The PRIME Act – Kentucky Republican Thomas Massie's bill to allow smaller slaughterhouses to operate under state and local inspection rather than federal oversight – just passed the House inside the farm bill and awaits a Senate vote.

Pettit is measured about it.

He compares the PRIME Act to craft beer entering the beer market – a real opening, but not a transformation overnight.

The fix that would actually matter, he says, is transparency: real-time tracking of how many pounds enter a processing program and how many pounds come out.

"Where DOGE would do the flow of money, we need to be doing the flow of meat," Pettit told The Federalist.

Forty years of consolidation – and the regulators who enabled it – made sure nobody demanded that accounting.

Pettit sold 10,000 acres to fund the litigation and his house to keep himself afloat while the business idles.

His wife and children are in Texas while he travels back and forth to keep the ranch alive.

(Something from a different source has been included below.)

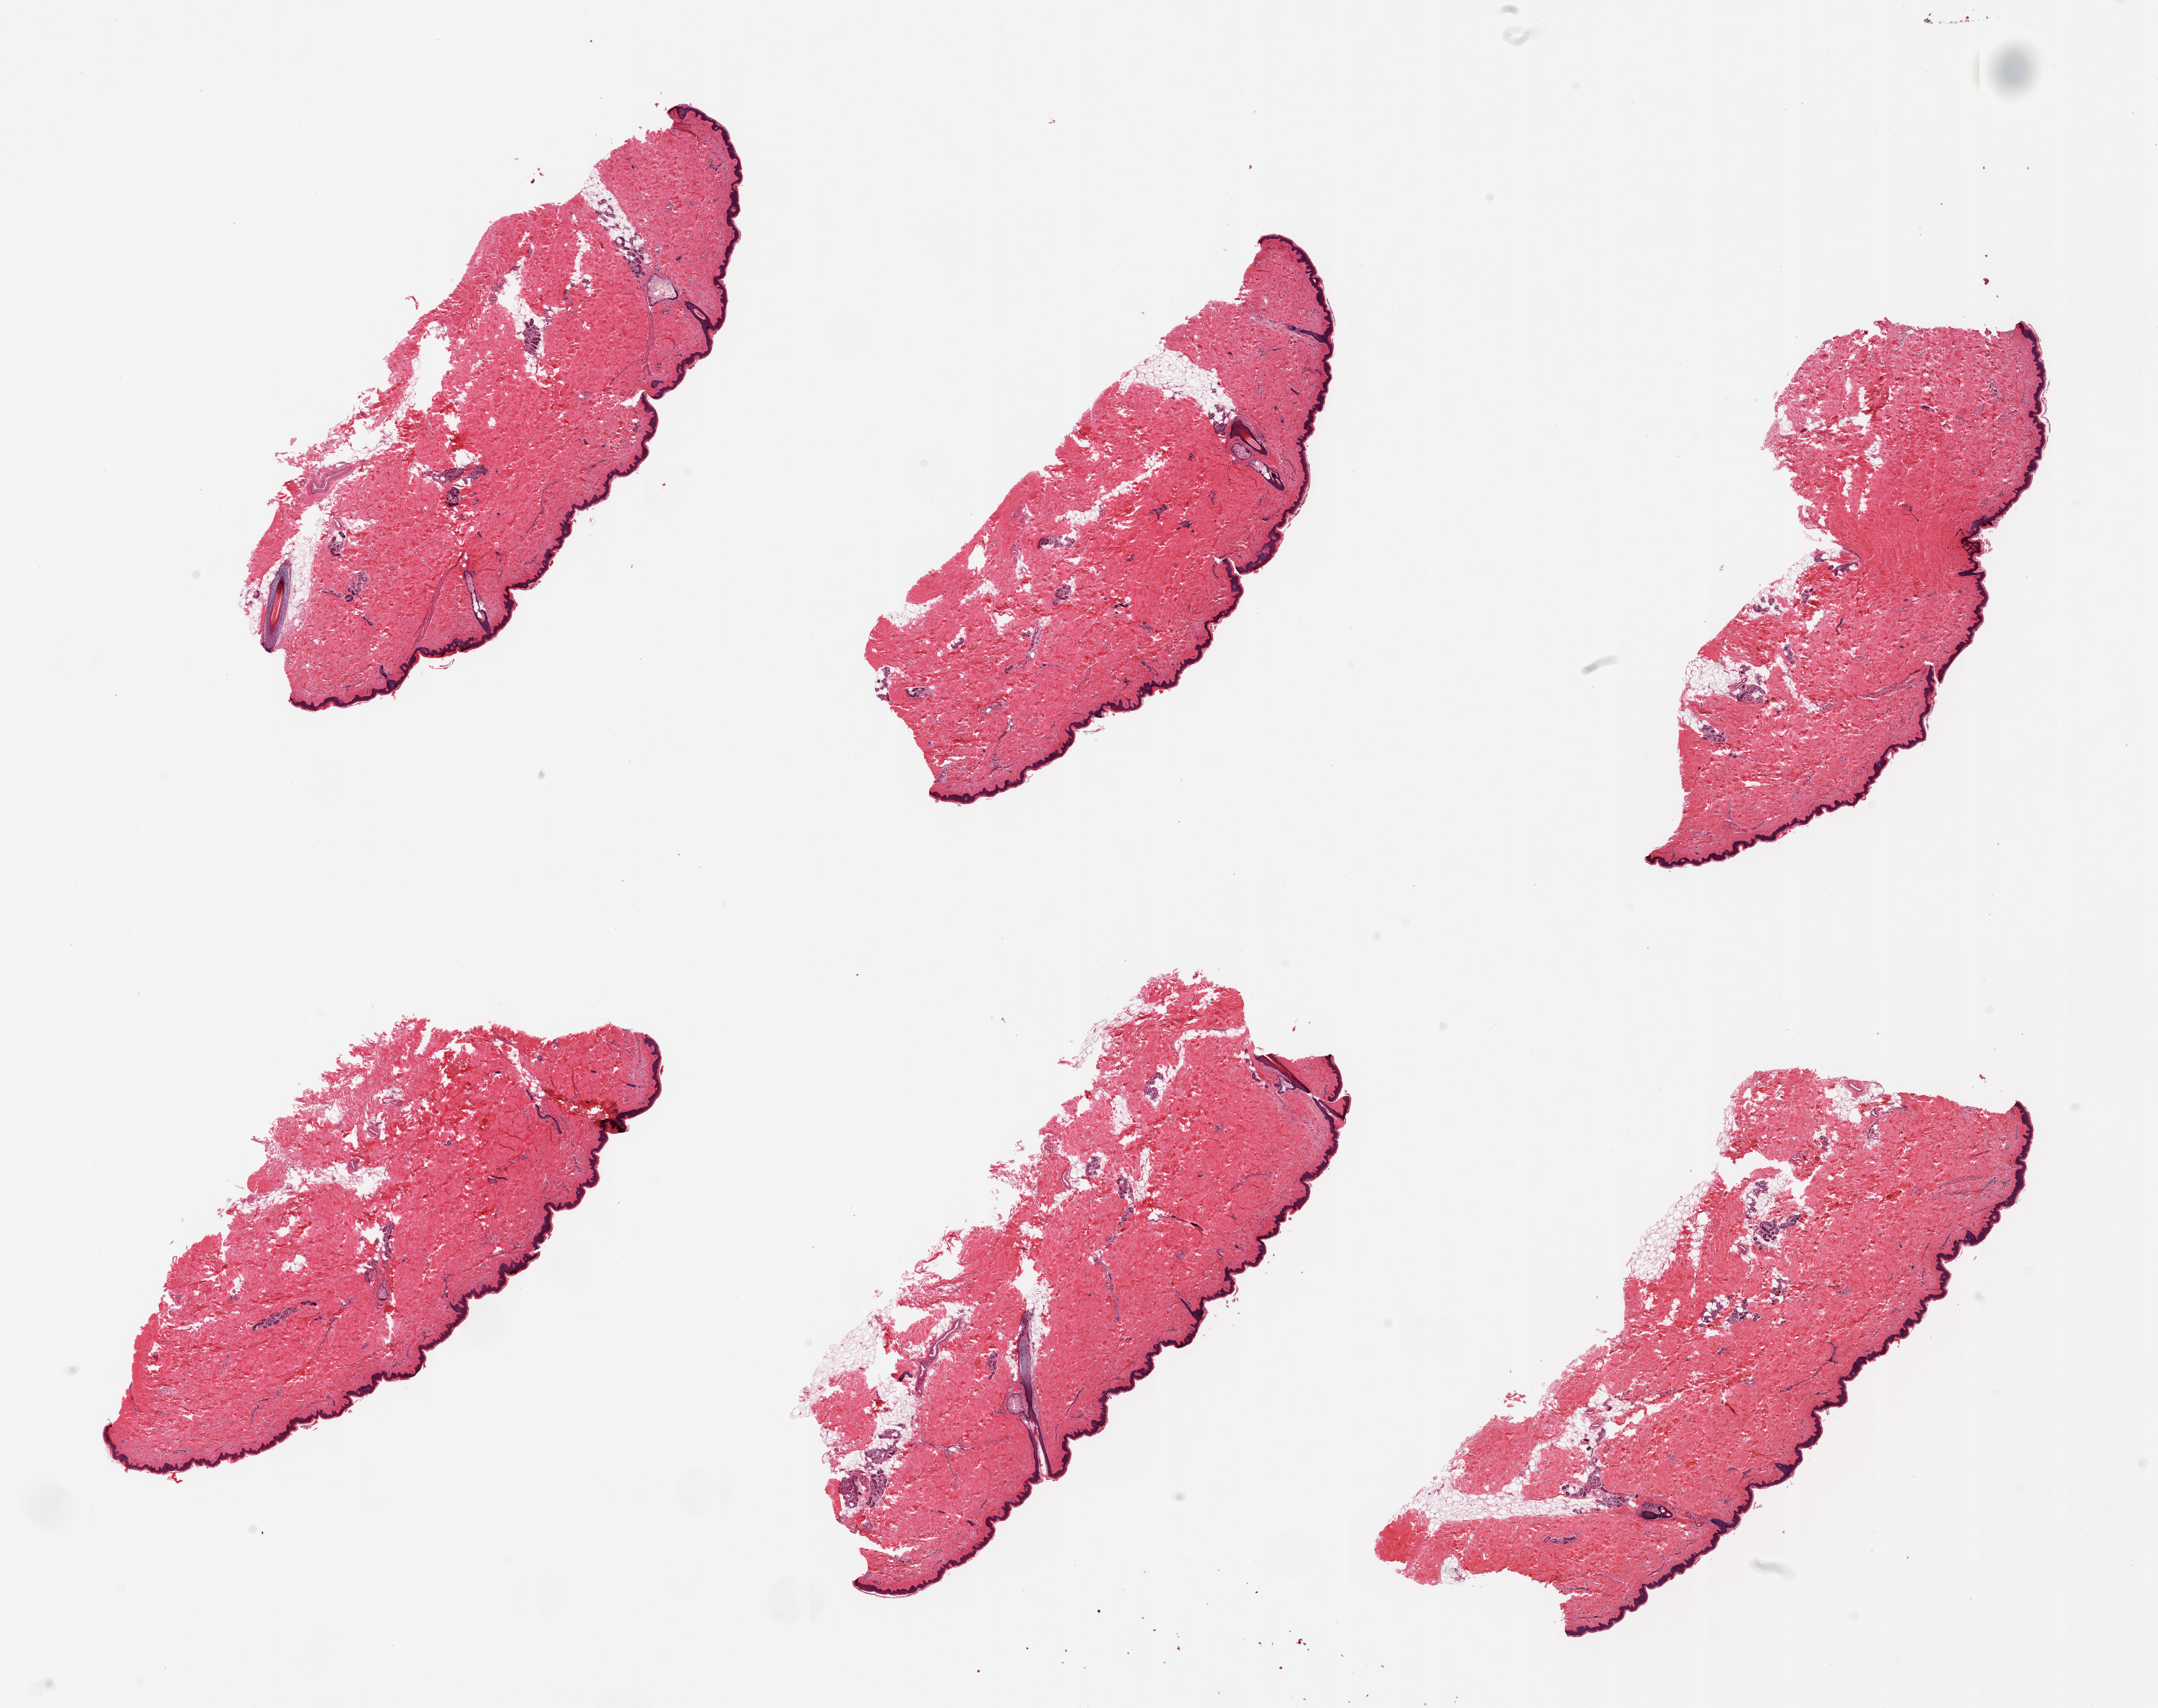
Whole-slide image, haematoxylin and eosin stain — low-resolution overview of the scanned area, about 23.6 x 18.7 mm (slide scanned at 20x), PAXgene-fixed paraffin-embedded (PFPE) section, target tissue: skin of lower leg, donor tissue sample. Donor: female.
Reviewer comment on this tissue sample: 6 pieces, minimal dermal fat; squamous epithelium is ~30-40 microns.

When that jury hears what was in those purchase orders in August, the rest of the beef industry will be paying attention.


Sources:

  • Chris Bray, "A California Rancher's Legal Crisis Shows What's Wrong With The American Beef Market," The Federalist, May 22, 2026.
  • "Trump Administration Cracks Down on Foreign-Owned Meat Packing Cartels," The White House, November 2025.
  • "DOJ Says Meatpacking Industry Could Be Involved in Anticompetitive Activity," Spectrum News, May 4, 2026.
  • Rep. Thomas Massie, "Rep. Massie's PRIME Act Included in House-Passed Farm Bill," massie.house.gov, May 2026.
  • Sen. Marsha Blackburn, "Blackburn, King, Paul Introduce Bipartisan Legislation to Reduce Red Tape for Farmers," blackburn.senate.gov, August 14, 2025.